Monday, December 13, 2010

The Modern Academic Position Examined

In my previous post I listed the five main planks in the modern Academic position on the Bible:

(1) The Bible is just like any other book.

(2) Biblical books were exposed to corrupting forces.

(3) Biblical books were not exposed to 'special forces'.

(4) Ordinary text-critical methods are valid and adequate.

(5) The Bible has not been protected by God (no Divine Preservation).

The Academic position depends to one degree or another on every one of these points. And to the extent that these do not hold, the academic view will be false, misleading and unreliable.

If we leave supernatural questions aside for now, and treat (5) above as something to be established at the end of an investigation, then we have four remaining points which are open to scientific and historical investigation and susceptible to practical testing.


(1) Is the New Testament (NT) like other Books?

On the 'supernatural' side of the question, we strongly hold that such a question is not testable by scientific means. So we must move on to the more practical aspect of this question. The qualified answer on the one hand, is "yes", in the sense that these texts were collected and hand-copied, and display the expected physical features of such a (non-supernatural) process. That is, the NT is represented by hand-copied manuscripts of varying condition and quality, and these show signs of scribal activity and method, such as hand-correction, spelling variants etc.. This makes the evidence open to ordinary scientific investigation.

On the other hand, there are so many startling and significant differences between the Bible documents and other books (both secular and religious), that we have to conclude that the Bible has been transmitted under special, if not extraordinary, circumstances. Some specific and unique details about the Bible's transmission include:
(a) The NT books form the core of a major Religious Movement. The only near-parallel is the OT Judaism from which Christianity sprang. Most ordinary books, even valuable scientific works, had a relatively luke-warm following.

(b) The NT books are represented by some 15,000 copies and fragments, 10,000 in Latin, 5,000 in Greek, and hundreds of manuscripts containing other language versions. No other group of writings in antiquity has ever been so profusely replicated and dispersed. Other writings survive in perhaps one or two, up to at most a few hundred ancient copies.

(c) The NT religion has been the root of unprecedented political activity and upheaval. This began with the hijacking of the Roman Empire, and was followed by centuries of large-scale conflict with other cultures.

(d) The NT religion has suffered violent opposition and persecution, including the destruction of its writings, in the earliest era. Very few other works have suffered such targeted destructive forces in antiquity.
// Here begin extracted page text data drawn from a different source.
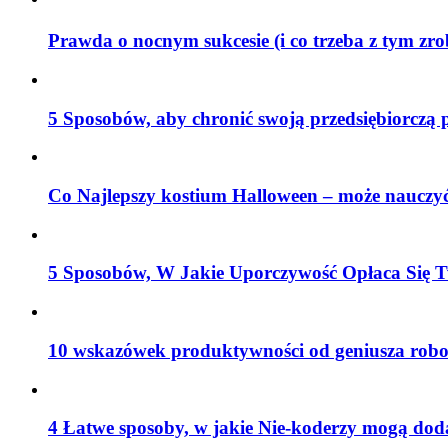
Prawda o nocnym sukcesie (i co trzeba z tym zr
5 Sposobów, aby chronić swoją przedsiębiorczą 
Co Najlepszy kostium Halloween – może nauczyć
5 Sposobów, W Jakie Uporczywość Opłaca Się T
10 wskazówek produktywności od geniusza robo
4 Łatwe sposoby, w jakie Nie-koderzy mogą do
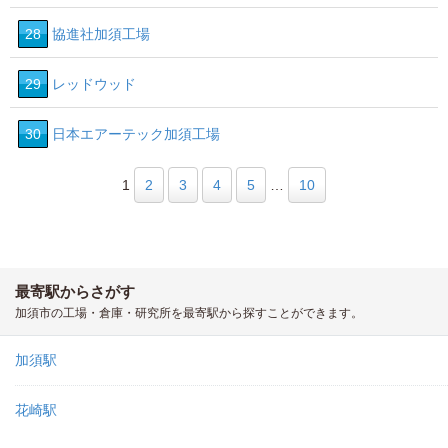
28
協進社加須工場
29
レッドウッド
30
日本エアーテック加須工場
1
2
3
4
5
…
10
最寄駅からさがす
加須市の工場・倉庫・研究所を最寄駅から探すことができます。
加須駅
花崎駅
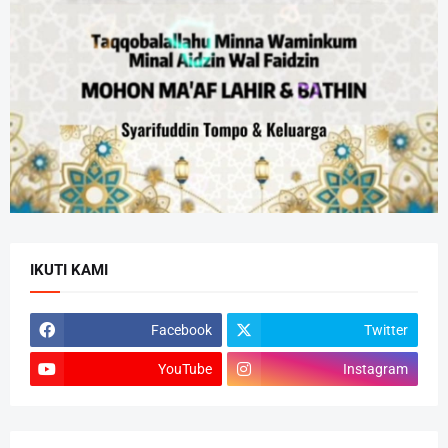
IKUTI KAMI
Facebook
Twitter
YouTube
Instagram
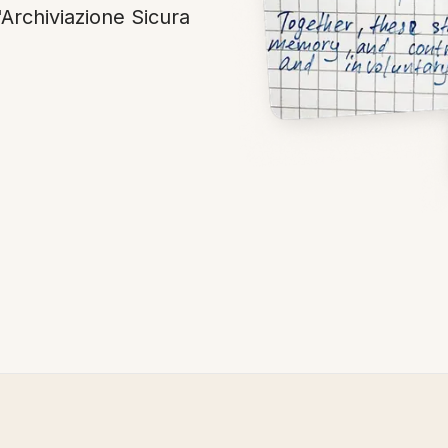
'Archiviazione Sicura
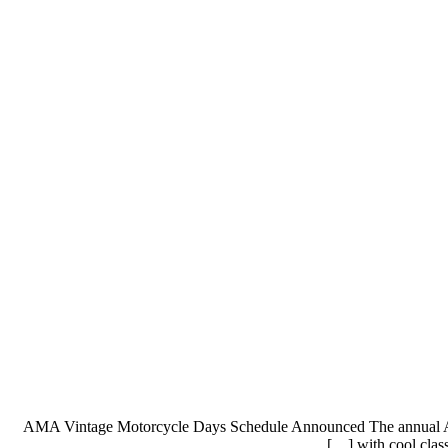
2017 AMA Vintage Motorcycle Days Schedule Announced The annual A
with cool cla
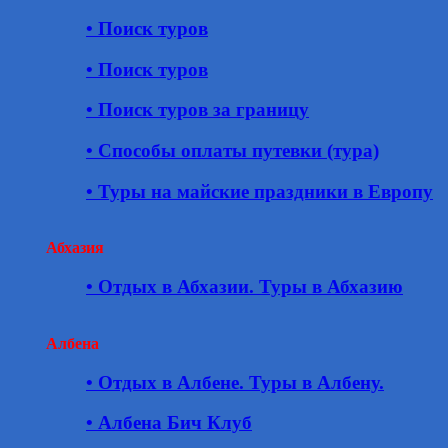
• Поиск туров
• Поиск туров
• Поиск туров за границу
• Способы оплаты путевки (тура)
• Туры на майские праздники в Европу
Абхазия
• Отдых в Абхазии. Туры в Абхазию
Албена
• Отдых в Албене. Туры в Албену.
• Албена Бич Клуб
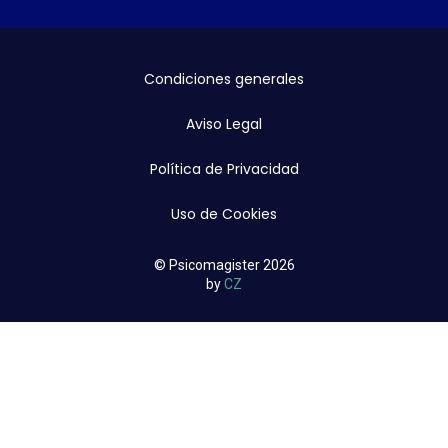
Condiciones generales
Aviso Legal
Política de Privacidad
Uso de Cookies
© Psicomagister 2026
by
CZ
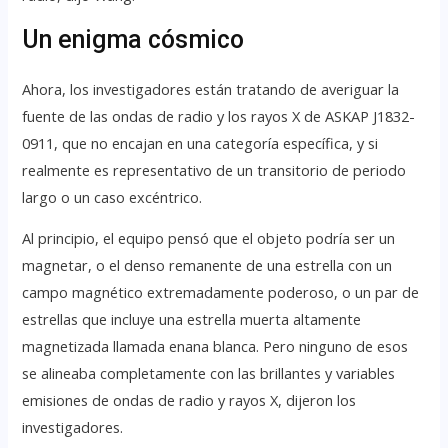
Un enigma cósmico
Ahora, los investigadores están tratando de averiguar la
fuente de las ondas de radio y los rayos X de ASKAP J1832-
0911, que no encajan en una categoría específica, y si
realmente es representativo de un transitorio de periodo
largo o un caso excéntrico.
Al principio, el equipo pensó que el objeto podría ser un
magnetar, o el denso remanente de una estrella con un
campo magnético extremadamente poderoso, o un par de
estrellas que incluye una estrella muerta altamente
magnetizada llamada enana blanca. Pero ninguno de esos
se alineaba completamente con las brillantes y variables
emisiones de ondas de radio y rayos X, dijeron los
investigadores.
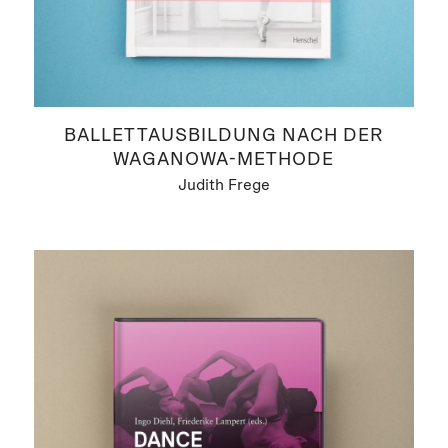
BALLETTAUSBILDUNG NACH DER
WAGANOWA-METHODE
Judith Frege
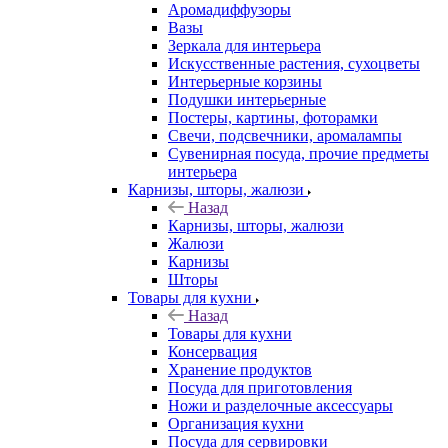
Аромадиффузоры
Вазы
Зеркала для интерьера
Искусственные растения, сухоцветы
Интерьерные корзины
Подушки интерьерные
Постеры, картины, фоторамки
Свечи, подсвечники, аромалампы
Сувенирная посуда, прочие предметы
интерьера
Карнизы, шторы, жалюзи
Назад
Карнизы, шторы, жалюзи
Жалюзи
Карнизы
Шторы
Товары для кухни
Назад
Товары для кухни
Консервация
Хранение продуктов
Посуда для приготовления
Ножи и разделочные аксессуары
Организация кухни
Посуда для сервировки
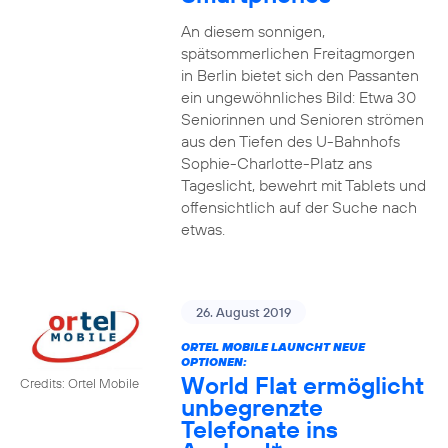
An diesem sonnigen,
spätsommerlichen Freitagmorgen
in Berlin bietet sich den Passanten
ein ungewöhnliches Bild: Etwa 30
Seniorinnen und Senioren strömen
aus den Tiefen des U-Bahnhofs
Sophie-Charlotte-Platz ans
Tageslicht, bewehrt mit Tablets und
offensichtlich auf der Suche nach
etwas.
26. August 2019
ORTEL MOBILE LAUNCHT NEUE
OPTIONEN:
World Flat ermöglicht
Credits: Ortel Mobile
unbegrenzte
Telefonate ins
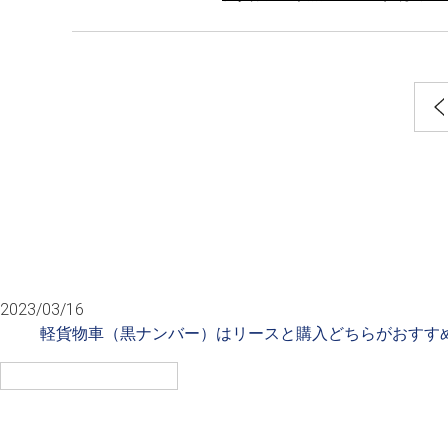
2023/03/16
軽貨物車（黒ナンバー）はリースと購入どちらがおすす
検
索:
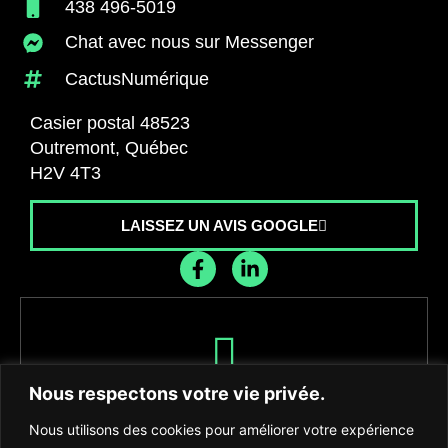
438 496-5019
Chat avec nous sur Messenger
CactusNumérique
Casier postal 48523
Outremont, Québec
H2V 4T3
LAISSEZ UN AVIS GOOGLE
Recevez les dernières nouvelles de
Nous respectons votre vie privée.
l'agence
Nous utilisons des cookies pour améliorer votre expérience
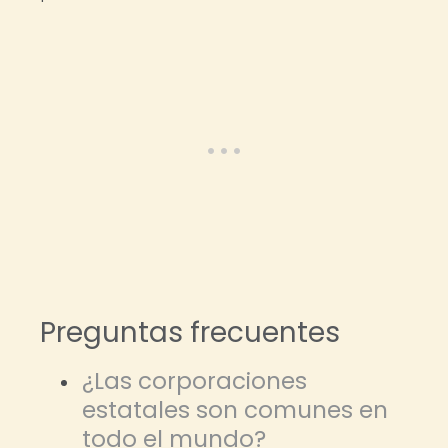
Preguntas frecuentes
¿Las corporaciones
estatales son comunes en
todo el mundo?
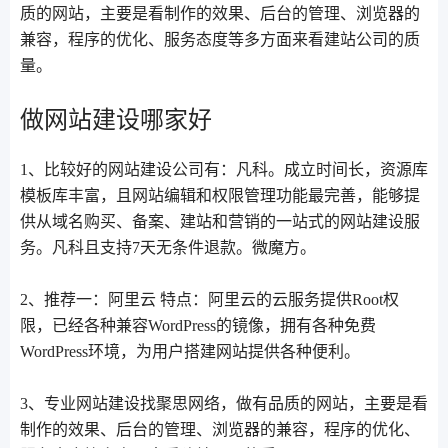
质的网站，主要是看制作的效果、后台的管理、浏览器的
兼容，程序的优化、服务态度等多方面来看建站公司的质
量。
做网站建设哪家好
1、比较好的网站建设公司有：凡科。成立时间长，资源库
模板库丰富，且网站编辑和权限管理功能最完善，能够提
供从域名购买、备案、建站和营销的一站式的网站建设服
务。凡科且支持7天无条件退款。微魔方。
2、推荐一：阿里云 特点：阿里云的云服务提供Root权
限，已经各种兼容WordPress的镜像，拥有各种免费
WordPress环境，为用户搭建网站提供各种便利。
3、专业网站建设找聚思网络，做有品质的网站，主要是看
制作的效果、后台的管理、浏览器的兼容，程序的优化、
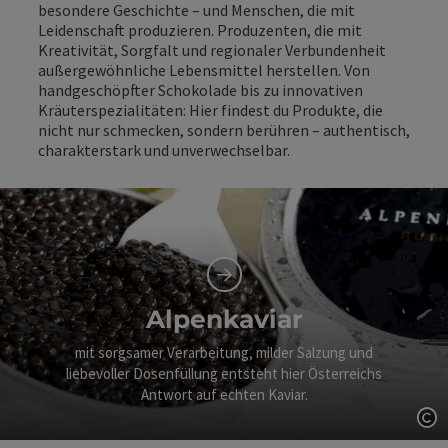
besondere Geschichte – und Menschen, die mit
Leidenschaft produzieren. Produzenten, die mit
Kreativität, Sorgfalt und regionaler Verbundenheit
außergewöhnliche Lebensmittel herstellen. Von
handgeschöpfter Schokolade bis zu innovativen
Kräuterspezialitäten: Hier findest du Produkte, die
nicht nur schmecken, sondern berühren – authentisch,
charakterstark und unverwechselbar.
Alpenkaviar
mit sorgsamer Verarbeitung, milder Salzung und
liebevoller Dosenfüllung entsteht hier Österreichs
Antwort auf echten Kaviar.
Co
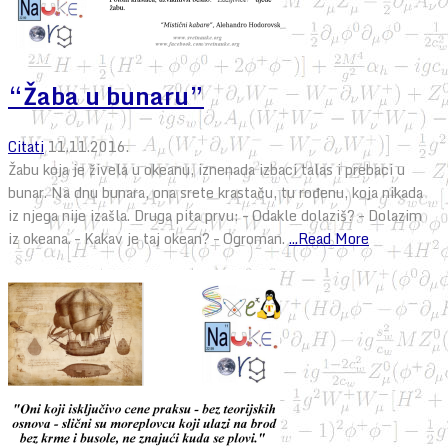
“Žaba u bunaru”
Citati
11.11.2016.
Žabu koja je živela u okeanu, iznenada izbaci talas i prebaci u
bunar. Na dnu bunara, ona srete krastaču, tu rođenu, koja nikada
iz njega nije izašla. Druga pita prvu: – Odakle dolaziš? – Dolazim
iz okeana. – Kakav je taj okean? – Ogroman.
...Read More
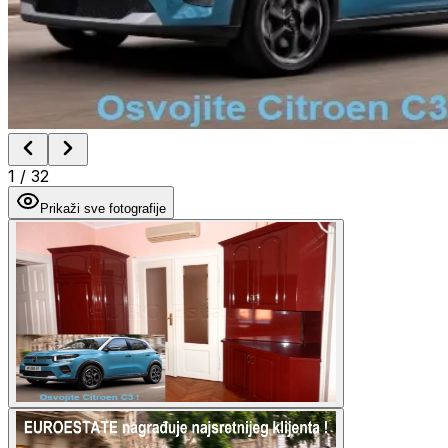
1
/
32
Prikaži sve fotografije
(e) The NT writings have been exposed to attempted 'heretical' alterations due to subsequent theological and political conflicts and controversies. Attacks came from within and without the Christian Movement, but seem to have been effectively repulsed in favor of the core-teachings.

As should be obvious, the NT writings have been exposed to powerful distorting forces, and have been defended by equally powerful interests and concerns. These historical forces make many of the claims about the NT being 'ordinary' patently absurd.

While seeming to affirm Plank #(2) above, these facts strongly contradict Plank #(3), and call into serious doubt the central claim of Plank #(4).

Plank #(4) appears even more ludicrous, when we realise that secular historians have no real experience, skill, or credibility in dealing with the unique documents of a major, living World Religion. The sorry record of propagandizing against 'foreign religions' and the staggeringly unprofessional and dishonest portrayal of religions generally by historians triggers an alarm-bell that screams for caution in accepting the claims of modern academics.

Placing secular historians in a position to 'pronounce' on Plank #(5) Divine Inspiration, is simply too obviously like putting the foxes in charge of the hen-house, to need any further comment.